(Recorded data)

▼▼▼

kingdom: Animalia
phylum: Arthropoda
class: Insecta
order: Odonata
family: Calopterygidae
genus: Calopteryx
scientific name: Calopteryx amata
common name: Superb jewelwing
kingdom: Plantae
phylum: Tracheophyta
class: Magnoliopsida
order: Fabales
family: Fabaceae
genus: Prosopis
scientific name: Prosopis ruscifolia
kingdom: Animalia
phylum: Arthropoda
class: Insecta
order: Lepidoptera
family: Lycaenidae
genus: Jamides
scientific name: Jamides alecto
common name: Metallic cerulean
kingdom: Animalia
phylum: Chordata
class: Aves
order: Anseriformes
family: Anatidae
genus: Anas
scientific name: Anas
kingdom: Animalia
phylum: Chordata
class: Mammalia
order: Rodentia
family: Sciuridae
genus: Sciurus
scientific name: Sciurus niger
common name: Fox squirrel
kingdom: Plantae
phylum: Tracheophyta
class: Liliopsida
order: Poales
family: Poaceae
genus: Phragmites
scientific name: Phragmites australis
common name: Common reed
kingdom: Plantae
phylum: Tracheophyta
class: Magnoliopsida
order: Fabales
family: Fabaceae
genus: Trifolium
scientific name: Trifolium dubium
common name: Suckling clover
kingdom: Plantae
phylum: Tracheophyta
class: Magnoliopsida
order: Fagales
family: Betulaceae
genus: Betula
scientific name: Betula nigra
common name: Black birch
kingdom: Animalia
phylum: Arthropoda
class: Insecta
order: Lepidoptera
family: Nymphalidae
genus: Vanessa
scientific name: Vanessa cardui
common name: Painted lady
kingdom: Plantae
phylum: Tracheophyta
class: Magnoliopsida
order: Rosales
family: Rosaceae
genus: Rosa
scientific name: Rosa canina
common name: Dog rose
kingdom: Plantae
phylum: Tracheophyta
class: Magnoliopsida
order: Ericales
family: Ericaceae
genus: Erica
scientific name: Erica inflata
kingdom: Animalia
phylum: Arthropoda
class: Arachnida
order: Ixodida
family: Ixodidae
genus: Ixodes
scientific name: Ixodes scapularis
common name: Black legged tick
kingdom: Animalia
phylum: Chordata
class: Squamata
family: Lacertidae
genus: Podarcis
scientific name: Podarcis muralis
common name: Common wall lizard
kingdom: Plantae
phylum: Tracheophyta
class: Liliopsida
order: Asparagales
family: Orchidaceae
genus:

▲▲▲

Task objective | Turn every line of the material above into a numbered list, omitting any blank lines.

Worked answer |
1. kingdom: Animalia
2. phylum: Arthropoda
3. class: Insecta
4. order: Odonata
5. family: Calopterygidae
6. genus: Calopteryx
7. scientific name: Calopteryx amata
8. common name: Superb jewelwing
9. kingdom: Plantae
10. phylum: Tracheophyta
11. class: Magnoliopsida
12. order: Fabales
13. family: Fabaceae
14. genus: Prosopis
15. scientific name: Prosopis ruscifolia
16. kingdom: Animalia
17. phylum: Arthropoda
18. class: Insecta
19. order: Lepidoptera
20. family: Lycaenidae
21. genus: Jamides
22. scientific name: Jamides alecto
23. common name: Metallic cerulean
24. kingdom: Animalia
25. phylum: Chordata
26. class: Aves
27. order: Anseriformes
28. family: Anatidae
29. genus: Anas
30. scientific name: Anas
31. kingdom: Animalia
32. phylum: Chordata
33. class: Mammalia
34. order: Rodentia
35. family: Sciuridae
36. genus: Sciurus
37. scientific name: Sciurus niger
38. common name: Fox squirrel
39. kingdom: Plantae
40. phylum: Tracheophyta
41. class: Liliopsida
42. order: Poales
43. family: Poaceae
44. genus: Phragmites
45. scientific name: Phragmites australis
46. common name: Common reed
47. kingdom: Plantae
48. phylum: Tracheophyta
49. class: Magnoliopsida
50. order: Fabales
51. family: Fabaceae
52. genus: Trifolium
53. scientific name: Trifolium dubium
54. common name: Suckling clover
55. kingdom: Plantae
56. phylum: Tracheophyta
57. class: Magnoliopsida
58. order: Fagales
59. family: Betulaceae
60. genus: Betula
61. scientific name: Betula nigra
62. common name: Black birch
63. kingdom: Animalia
64. phylum: Arthropoda
65. class: Insecta
66. order: Lepidoptera
67. family: Nymphalidae
68. genus: Vanessa
69. scientific name: Vanessa cardui
70. common name: Painted lady
71. kingdom: Plantae
72. phylum: Tracheophyta
73. class: Magnoliopsida
74. order: Rosales
75. family: Rosaceae
76. genus: Rosa
77. scientific name: Rosa canina
78. common name: Dog rose
79. kingdom: Plantae
80. phylum: Tracheophyta
81. class: Magnoliopsida
82. order: Ericales
83. family: Ericaceae
84. genus: Erica
85. scientific name: Erica inflata
86. kingdom: Animalia
87. phylum: Arthropoda
88. class: Arachnida
89. order: Ixodida
90. family: Ixodidae
91. genus: Ixodes
92. scientific name: Ixodes scapularis
93. common name: Black legged tick
94. kingdom: Animalia
95. phylum: Chordata
96. class: Squamata
97. family: Lacertidae
98. genus: Podarcis
99. scientific name: Podarcis muralis
100. common name: Common wall lizard
101. kingdom: Plantae
102. phylum: Tracheophyta
103. class: Liliopsida
104. order: Asparagales
105. family: Orchidaceae
106. genus:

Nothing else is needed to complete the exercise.